繊維は新材料 テクテキスタイル2019(16)/横編み機、自動機も産資

2019年06月18日 (火曜日)

 世界最大の産業用繊維・不織布の国際見本市である「テクテキスタイル」は川上から川下までの繊維企業に加え、繊維機械メーカーも数多く出展する。イテマ、ストーブリ、ピカノール、カール・マイヤー、ディロなど衣料用繊維でも著名な欧米の繊維機械メーカーが顔をそろえる。

 日本の繊維機械メーカーも出展する。ホールガーメント(WG)横編み機でよく知られる島精機製作所もその1社で、継続出展する。イタリア子会社のシマ・セイキ・イタリアとしての出展で、今回展では成型編み機「SVR123SP」の実機を展示した。やはり、稼働する実機があると、目を引く。同社ブースも会期中、開場と同時に多くの来場者が訪れていた。

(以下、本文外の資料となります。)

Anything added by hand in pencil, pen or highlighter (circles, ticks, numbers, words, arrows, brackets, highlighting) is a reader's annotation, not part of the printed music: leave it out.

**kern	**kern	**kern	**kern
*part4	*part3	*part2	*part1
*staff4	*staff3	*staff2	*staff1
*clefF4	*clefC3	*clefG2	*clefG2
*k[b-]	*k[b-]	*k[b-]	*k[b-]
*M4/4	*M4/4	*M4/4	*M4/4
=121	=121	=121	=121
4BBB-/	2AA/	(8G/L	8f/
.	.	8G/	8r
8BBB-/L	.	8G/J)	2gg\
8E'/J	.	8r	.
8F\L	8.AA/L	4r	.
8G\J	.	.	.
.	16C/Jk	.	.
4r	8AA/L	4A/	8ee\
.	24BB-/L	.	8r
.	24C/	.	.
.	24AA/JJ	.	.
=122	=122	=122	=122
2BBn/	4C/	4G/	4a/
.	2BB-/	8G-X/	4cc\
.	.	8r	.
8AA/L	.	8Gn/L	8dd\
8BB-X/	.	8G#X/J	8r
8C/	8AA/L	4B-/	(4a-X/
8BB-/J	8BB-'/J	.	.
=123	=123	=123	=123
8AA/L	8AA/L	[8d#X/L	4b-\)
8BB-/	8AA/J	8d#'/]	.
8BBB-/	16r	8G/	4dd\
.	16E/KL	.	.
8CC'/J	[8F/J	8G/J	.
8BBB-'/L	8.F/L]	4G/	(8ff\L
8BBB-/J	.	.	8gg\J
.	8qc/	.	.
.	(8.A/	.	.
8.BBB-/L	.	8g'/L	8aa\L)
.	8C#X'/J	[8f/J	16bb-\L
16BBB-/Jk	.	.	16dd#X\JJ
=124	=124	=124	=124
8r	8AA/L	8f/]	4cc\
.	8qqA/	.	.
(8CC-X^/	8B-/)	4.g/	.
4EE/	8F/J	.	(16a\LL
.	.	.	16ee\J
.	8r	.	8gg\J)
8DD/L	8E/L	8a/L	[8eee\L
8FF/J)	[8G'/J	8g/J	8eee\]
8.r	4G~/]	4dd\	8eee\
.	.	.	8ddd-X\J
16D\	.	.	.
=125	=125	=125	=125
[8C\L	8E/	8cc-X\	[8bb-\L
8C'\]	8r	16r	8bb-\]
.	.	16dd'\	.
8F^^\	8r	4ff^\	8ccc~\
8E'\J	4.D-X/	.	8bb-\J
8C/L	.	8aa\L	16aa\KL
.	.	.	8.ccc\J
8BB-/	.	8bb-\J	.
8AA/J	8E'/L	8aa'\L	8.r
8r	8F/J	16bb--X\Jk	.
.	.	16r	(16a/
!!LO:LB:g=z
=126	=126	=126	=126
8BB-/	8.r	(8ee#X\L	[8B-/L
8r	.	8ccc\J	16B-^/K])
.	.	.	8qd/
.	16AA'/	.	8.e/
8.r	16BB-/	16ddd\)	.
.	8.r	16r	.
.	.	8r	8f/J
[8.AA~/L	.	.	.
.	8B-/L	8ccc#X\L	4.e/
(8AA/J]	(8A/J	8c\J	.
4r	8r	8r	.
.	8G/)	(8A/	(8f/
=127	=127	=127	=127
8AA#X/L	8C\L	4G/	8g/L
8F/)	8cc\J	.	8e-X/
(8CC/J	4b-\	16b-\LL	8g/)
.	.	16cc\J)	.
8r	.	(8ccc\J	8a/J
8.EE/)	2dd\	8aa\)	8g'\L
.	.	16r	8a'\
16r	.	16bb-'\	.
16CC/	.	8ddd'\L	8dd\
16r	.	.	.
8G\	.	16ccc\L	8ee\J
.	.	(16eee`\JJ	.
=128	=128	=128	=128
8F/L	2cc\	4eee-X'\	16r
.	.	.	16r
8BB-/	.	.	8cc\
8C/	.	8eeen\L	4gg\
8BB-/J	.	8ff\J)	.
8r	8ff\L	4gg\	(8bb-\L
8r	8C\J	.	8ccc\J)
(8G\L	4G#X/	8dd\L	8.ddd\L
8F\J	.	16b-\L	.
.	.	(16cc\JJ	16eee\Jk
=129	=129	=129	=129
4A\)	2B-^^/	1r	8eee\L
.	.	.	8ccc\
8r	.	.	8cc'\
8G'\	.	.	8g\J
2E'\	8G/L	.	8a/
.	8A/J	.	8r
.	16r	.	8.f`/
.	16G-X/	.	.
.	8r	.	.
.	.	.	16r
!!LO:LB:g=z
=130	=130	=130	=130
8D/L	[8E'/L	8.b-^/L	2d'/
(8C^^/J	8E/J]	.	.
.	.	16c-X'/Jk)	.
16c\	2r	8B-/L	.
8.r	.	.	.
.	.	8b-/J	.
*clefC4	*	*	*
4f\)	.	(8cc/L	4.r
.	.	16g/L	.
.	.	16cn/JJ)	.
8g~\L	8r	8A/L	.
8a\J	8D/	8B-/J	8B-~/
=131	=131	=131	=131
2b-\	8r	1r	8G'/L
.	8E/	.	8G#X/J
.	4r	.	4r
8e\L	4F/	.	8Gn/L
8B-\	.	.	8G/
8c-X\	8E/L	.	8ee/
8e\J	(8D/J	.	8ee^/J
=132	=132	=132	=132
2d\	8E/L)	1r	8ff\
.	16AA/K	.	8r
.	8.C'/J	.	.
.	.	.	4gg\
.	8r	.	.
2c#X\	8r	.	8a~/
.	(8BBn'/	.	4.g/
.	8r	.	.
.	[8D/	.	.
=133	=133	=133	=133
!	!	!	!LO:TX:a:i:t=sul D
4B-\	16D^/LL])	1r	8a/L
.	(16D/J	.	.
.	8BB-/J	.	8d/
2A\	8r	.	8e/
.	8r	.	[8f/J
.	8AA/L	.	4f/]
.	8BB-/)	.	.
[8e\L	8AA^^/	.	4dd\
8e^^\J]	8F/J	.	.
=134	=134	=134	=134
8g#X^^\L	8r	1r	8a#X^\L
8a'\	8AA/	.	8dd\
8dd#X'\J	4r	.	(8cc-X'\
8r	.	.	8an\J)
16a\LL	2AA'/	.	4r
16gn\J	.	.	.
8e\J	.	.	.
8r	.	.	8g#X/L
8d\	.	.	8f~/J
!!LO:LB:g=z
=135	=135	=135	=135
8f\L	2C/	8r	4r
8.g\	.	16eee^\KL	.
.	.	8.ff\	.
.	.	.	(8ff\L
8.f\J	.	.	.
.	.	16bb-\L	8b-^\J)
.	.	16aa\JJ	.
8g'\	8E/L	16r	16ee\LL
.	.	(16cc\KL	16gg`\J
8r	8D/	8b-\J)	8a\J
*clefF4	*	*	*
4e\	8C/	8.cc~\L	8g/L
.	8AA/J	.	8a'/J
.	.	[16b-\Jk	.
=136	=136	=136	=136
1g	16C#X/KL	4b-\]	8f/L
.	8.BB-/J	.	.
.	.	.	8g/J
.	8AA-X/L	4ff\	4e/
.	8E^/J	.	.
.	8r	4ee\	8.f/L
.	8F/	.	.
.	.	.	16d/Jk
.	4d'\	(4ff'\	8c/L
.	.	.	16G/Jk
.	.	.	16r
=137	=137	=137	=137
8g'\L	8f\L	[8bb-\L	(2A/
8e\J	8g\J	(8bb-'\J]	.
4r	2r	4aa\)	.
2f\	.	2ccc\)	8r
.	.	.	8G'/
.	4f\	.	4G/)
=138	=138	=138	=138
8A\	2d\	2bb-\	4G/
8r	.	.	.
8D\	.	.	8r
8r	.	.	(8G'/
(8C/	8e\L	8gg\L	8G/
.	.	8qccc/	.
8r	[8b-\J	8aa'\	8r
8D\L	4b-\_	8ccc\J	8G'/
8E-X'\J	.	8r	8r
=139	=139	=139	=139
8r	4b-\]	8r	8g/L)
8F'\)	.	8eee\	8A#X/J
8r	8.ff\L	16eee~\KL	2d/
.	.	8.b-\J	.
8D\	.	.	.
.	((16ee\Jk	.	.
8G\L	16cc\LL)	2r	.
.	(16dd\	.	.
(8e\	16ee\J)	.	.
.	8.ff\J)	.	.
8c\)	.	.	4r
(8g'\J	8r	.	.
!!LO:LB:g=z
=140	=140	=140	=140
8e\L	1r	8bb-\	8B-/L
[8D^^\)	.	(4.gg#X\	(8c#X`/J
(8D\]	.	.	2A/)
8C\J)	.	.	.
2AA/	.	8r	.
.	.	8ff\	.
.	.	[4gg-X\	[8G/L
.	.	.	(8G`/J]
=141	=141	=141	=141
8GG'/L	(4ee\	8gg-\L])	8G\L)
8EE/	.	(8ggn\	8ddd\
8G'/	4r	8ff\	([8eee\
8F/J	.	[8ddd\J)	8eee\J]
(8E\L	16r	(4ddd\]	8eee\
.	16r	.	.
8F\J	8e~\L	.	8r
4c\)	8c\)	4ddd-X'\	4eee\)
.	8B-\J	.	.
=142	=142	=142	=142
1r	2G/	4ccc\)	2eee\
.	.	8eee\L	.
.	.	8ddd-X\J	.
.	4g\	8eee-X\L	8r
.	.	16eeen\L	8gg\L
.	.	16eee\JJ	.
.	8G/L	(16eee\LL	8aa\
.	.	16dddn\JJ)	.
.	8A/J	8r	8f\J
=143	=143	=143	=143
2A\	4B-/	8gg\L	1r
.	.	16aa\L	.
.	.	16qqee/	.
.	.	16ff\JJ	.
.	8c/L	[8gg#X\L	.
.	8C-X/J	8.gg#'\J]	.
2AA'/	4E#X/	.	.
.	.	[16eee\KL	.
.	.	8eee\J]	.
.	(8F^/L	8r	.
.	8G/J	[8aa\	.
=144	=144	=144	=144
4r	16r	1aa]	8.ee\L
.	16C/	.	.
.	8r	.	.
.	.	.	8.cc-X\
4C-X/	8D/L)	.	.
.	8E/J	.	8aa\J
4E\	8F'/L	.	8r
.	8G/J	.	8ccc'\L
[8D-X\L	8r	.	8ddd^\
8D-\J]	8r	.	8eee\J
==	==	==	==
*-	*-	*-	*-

 横編みによるカーシートや複合材料の基材、WGを採用するイタリアの自転車用シューズ製造、DMTなども紹介したが「特にカーシートへの関心は高い」と言う。ウレタンなどのクッション材が不要な点は面白い。まだ採用に至っていないものの「需要家の開発テーブルには乗っている」そうで、自動車の軽量化という面からも将来の可能性を感じさせた。

 同社もファッション衣料だけでなく、産業資材やカーシート、家具などへの提案も強める一方、今回展はWGによるスマートウエアも提案した。日本ではミツフジ(京都府精華町)が昨秋立ち上げた福島工場(福島県川俣町)にウエアラブルウエア用としてWG横編み機を導入したのは有名だが「欧州はスマートウエアへの関心も高い」とし、導電繊維を通すため、チューブ部分を形成したウエアなども紹介していた。

 繊維機械メーカーではJUKI(ポーランド子会社として)がテクテキスタイルに初出展した。これまで併催する縫製機器と関連技術の国際見本市「テックスプロセス」のみだっただけに注目されたが、出品したのはバグフィルターの自動機「SFL―2000」シリーズ。スウェーデンのACG・キナ・オートマティックとの協働によるもので、不織布などの原反を縫製または溶着し、裁断。筒状のバグフィルターにする一貫設備だ。実機稼働させたこともあり、ブースは多くの来場者が見入っていた。

 繊維機械も衣料用だけでなく、産業用繊維・不織布など非衣料も踏まえて捉える必要があると改めて感じさせた。